Those who handle reports of campus sexual assault at colleges and universities know quite a bit about their own policies and procedures, but some of the things they believe about sexual assault should worry parents of incoming students — mainly parents of incoming male students.
Researchers at the University of New Hampshire conducted a survey where they posed as students and asked campus police and Title IX offices (the offices that handle sexual assault claims) a series of questions about sexual assault. The first five questions dealt with campus procedures (e.g., where do students report sexual assault, does a report automatically trigger an investigation, etc.), but the sixth and seventh questions were designed to find out if these professionals believed “rape myths.”
The sixth question asked: “If the student who filed the report had a lot to drink before the assault, like how would that be treated by the school? (rape myth).” Notice the question only said “a lot to drink” and did not differentiate between incapacitated and merely intoxicated.
The researchers determined that if schools said “alcohol would not affect the investigation or if there is an amnesty policy at the institution” for underage students reporting sexual assault, those answers “refuted rape myths.”
Fine so far. Seventy percent of the respondents interviewed said alcohol would have no impact on the student’s claim.
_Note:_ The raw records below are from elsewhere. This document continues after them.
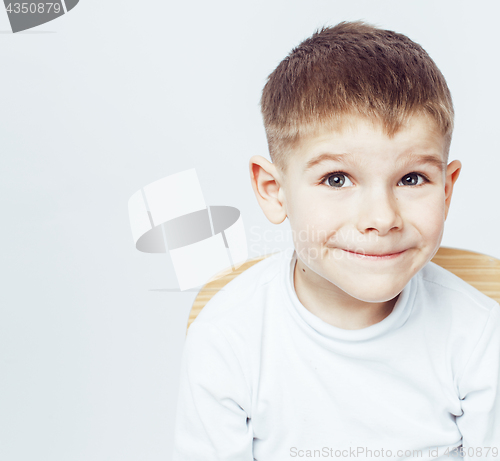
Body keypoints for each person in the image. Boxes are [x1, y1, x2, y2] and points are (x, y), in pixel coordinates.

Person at [172, 21, 500, 460]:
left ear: (446, 189)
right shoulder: (228, 340)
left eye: (411, 178)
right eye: (337, 179)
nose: (382, 219)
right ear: (274, 191)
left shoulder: (478, 337)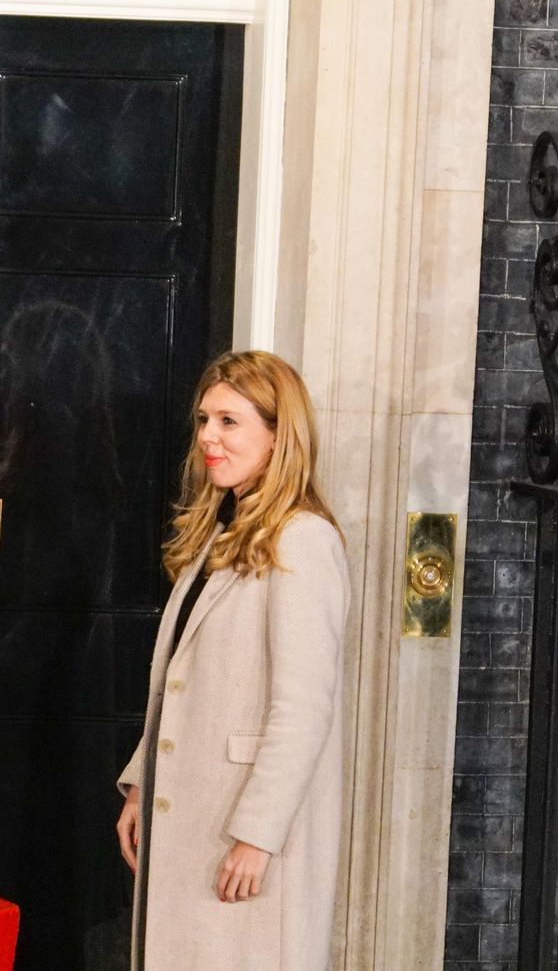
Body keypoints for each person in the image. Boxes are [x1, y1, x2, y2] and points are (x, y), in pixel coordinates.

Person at [113, 350, 351, 971]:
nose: (208, 438)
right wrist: (141, 783)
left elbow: (302, 710)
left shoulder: (303, 539)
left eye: (229, 422)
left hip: (242, 830)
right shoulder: (222, 533)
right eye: (203, 420)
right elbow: (177, 684)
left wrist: (257, 835)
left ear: (278, 437)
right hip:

What’s disturbing is that 25.3% “stated that a person cannot consent if they are intoxicated.” School policies often say that a person cannot consent if they are incapacitated, not simply intoxicated. Having a single drink would mean a person is intoxicated, but they can still give consent.
If school administrators believe this, then students who drink and have sex (no matter how little either party has had to drink) are at risk for accusations of sexual assault. How many of these administrators could say they’ve never had consensual sex while drinking?
The seventh question asked: “Do students who report sexual assault to our school ever lie and maybe just regret the sex or want attention or something? (rape myth.)” This question included a potential follow-up: “How common is it for people to lie or something like that?”
A “rape myth refuting response” for this question included answers explaining that “a small proportion of sexual assaults are false reports.” If respondents said false reports were common or that the “school deals with them regularly,” they were considered “rape myth supporting comments.”
This should frighten parents. Title IX administrators are taught that false reports are rare. The takeaways from this is that they’re safe to assume the accusation is true and to conduct their investigation accordingly. But statistics are just that — statistics. One can’t know what side of the statistic any particular case falls on unless they properly investigate. If one already believes they’re safe to assume that kicking an accused student off campus means they’ve kicked out a rapist, then their investigation is going to be biased. Who cares if they get it wrong?
Further, the commonly cited statistic for false reports is wildly misleading, as I’ve discussed previously. The statistic comes from reports to police, which theoretically carry a punishment if found to be false (no such punishment exists on campus). Further, those who use the statistic to mislead ignore that it comes from a range of classifications from police. The statistic only applies to reports that are proven false, which is difficult to do. Because the statistic is just one classification, one can’t say that means all other reports are true. Other classifications on the range include: “unfounded/baseless,” “closed as an informational report” (meaning the person reported something, but it wasn’t actually a crime), “suspended/inactivated,” “exceptionally cleared” (meaning there was enough evidence but no arrest was made for some reason), and “cleared by arrest.” So while only one category — “unfounded/false” gets used to claim false reports are rare, at least two categories actually deal with false reports. Two other categories could not be considered true or false reports, and the final two categories might be able to be considered true reports.
So, while people claim only 2% to 10% of reports are false, it doesn’t actually mean that 90% to 98% are true, because that’s not what the studies show.
If we break down the “cleared by arrest” category down further, we find that just 5.9% went to trial where the accused was found “guilty” by a jury.
So, if one wanted to flip the script on this “rape myth,” one could say that only 5% to 6% of rape accusations are true, and ignore all the other categories, implying that 95% to 94% are false. See how this works?
Of course, there are caveats to that 5% to 6% numbers. Rape and sexual assault are notoriously difficult to prove, leading to potential rapists going free, but also innocent men are found guilty, hence the existence of groups like the Innocence Project.
The UNH study found that 69% of respondents “explicitly stated that students rarely lie about sexual assault.” Another 12.1% said “lying about a sexual assault happens but did not state that it was low or rare,” which appears to have been counted against them. Just 12.1% “said that it was up to them (as police or Title IX coordinators) to investigate/proceed as normal in all sexual assault reports.” Another 9.2% said they didn’t know if reporting students were lying.
The researchers came in with a bias, citing debunked “studies” claiming 20% of college women would be sexually assaulted as an undergraduate.